Wenn das alles geht liegt der Fehler wohl an deiner Kiste,
vielleicht ne Firewall, die Anfragen an Port 80 auf deiner
Kisten ausm Internet blockiert oder sowas in der Art...

Greetz...
Sinac


----------



## Chipper (30. März 2003)

Ich verwende ein Progrämmchen, das die IP aktualisiert das funktioniert auch, in der Datenbank ist jeweilig immer die richtige IP eingetragen, daran kann es nicht liegen. Ausserdem lässt sich ja auf mein FTP Server über den Host zugreifen. Ich vermute eher das der Port 80 dann geblockt wird, allerdings habe ich keine Firewall laufen, die von XP ist auch ausgeschaltet. Was kann ich machen? Das blöde ist das ganze hat ja schon funktioniert! Ich bin um jeden Tip dabkbar!


----------



## Sinac (31. März 2003)

Dann geb Apache nen anderen Port und probiers mal über den...


----------



## Chipper (31. März 2003)

Ich hab den Fehler gefunden, ich habe im Browser die Falsche URL eingegeben, http://www.hostname.ath.cx, anstatt http://hostname.ath.cx. Ich könnte wetten, das mein Server früher mit dem www davor zu erreichen war. Ist es generell so das wenn man bei DYNDNS einen Host hinzufügt der direkt mit dem Namen erreichbar ist, also ohne www davor, oder mache ich was falsch?


----------



## Chipper (31. März 2003)

Hab es selbst herausgefunden, wer lesen kann ist im Vorteil, Häkchen bei enable Wildcard, dann passt es.


----------



## Sinac (31. März 2003)

Herzlichen Glückwunsch =)


----------



## sam (3. April 2003)

aufgeräumt und verschoben...


----------

ERFASSTE ANGABEN:
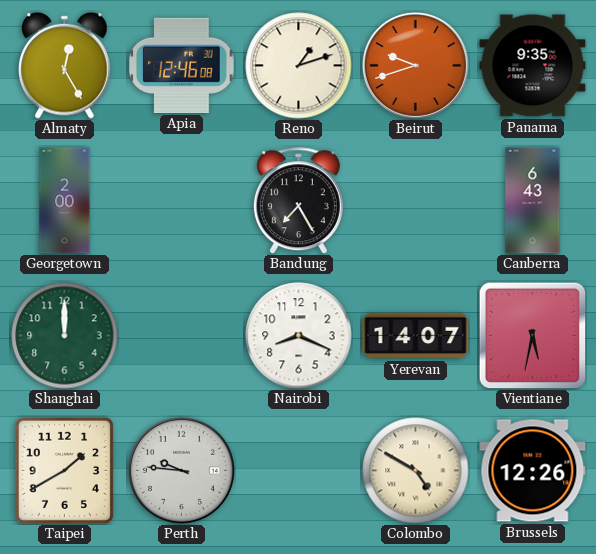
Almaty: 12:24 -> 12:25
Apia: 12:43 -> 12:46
==
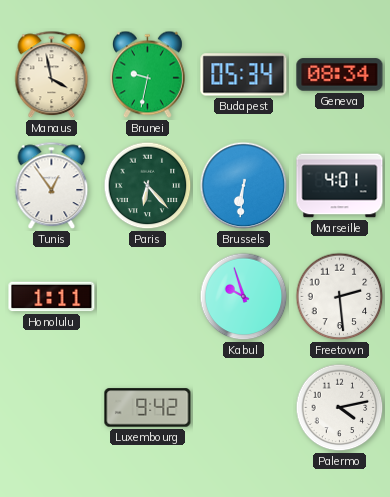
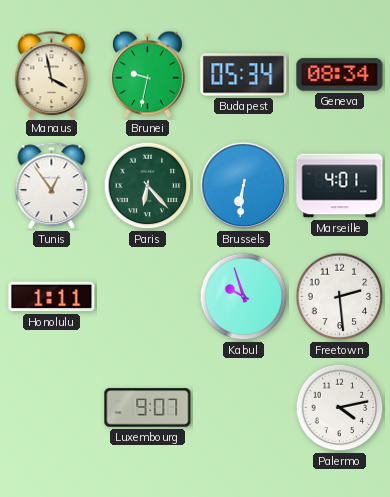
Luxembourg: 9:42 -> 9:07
==
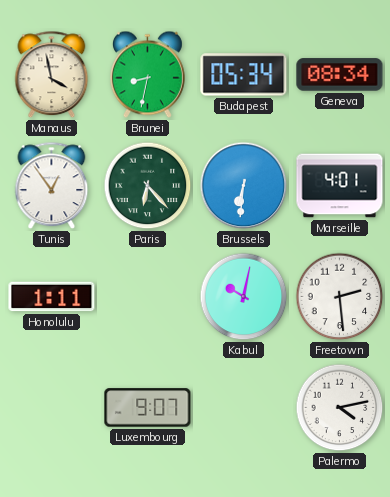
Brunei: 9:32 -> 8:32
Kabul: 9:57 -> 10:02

AUFGABE 1: Welche URL hatte Chipper laut dem Auszug fälschlich im Browser eingegeben?
AUFGABE 2: Prüfen Sie bitte, ob die folgenden Aussagen mit dem Auszug übereinstimmen, und belegen Sie jedes Ja oder Nein mit den entscheidenden Worten daraus: (a) Chipper hat die Firewall von XP ausgeschaltet. (b) Auf Chippers FTP-Server ließ sich über den Host nicht zugreifen. (c) Sinac riet, Apache einen anderen Port zu geben.

MUSTERLÖSUNG 1: http://www.hostname.ath.cx

MUSTERLÖSUNG 2:
(a) Ja: „die von XP ist auch ausgeschaltet“
(b) Nein: „Ausserdem lässt sich ja auf mein FTP Server über den Host zugreifen.“
(c) Ja: „Dann geb Apache nen anderen Port“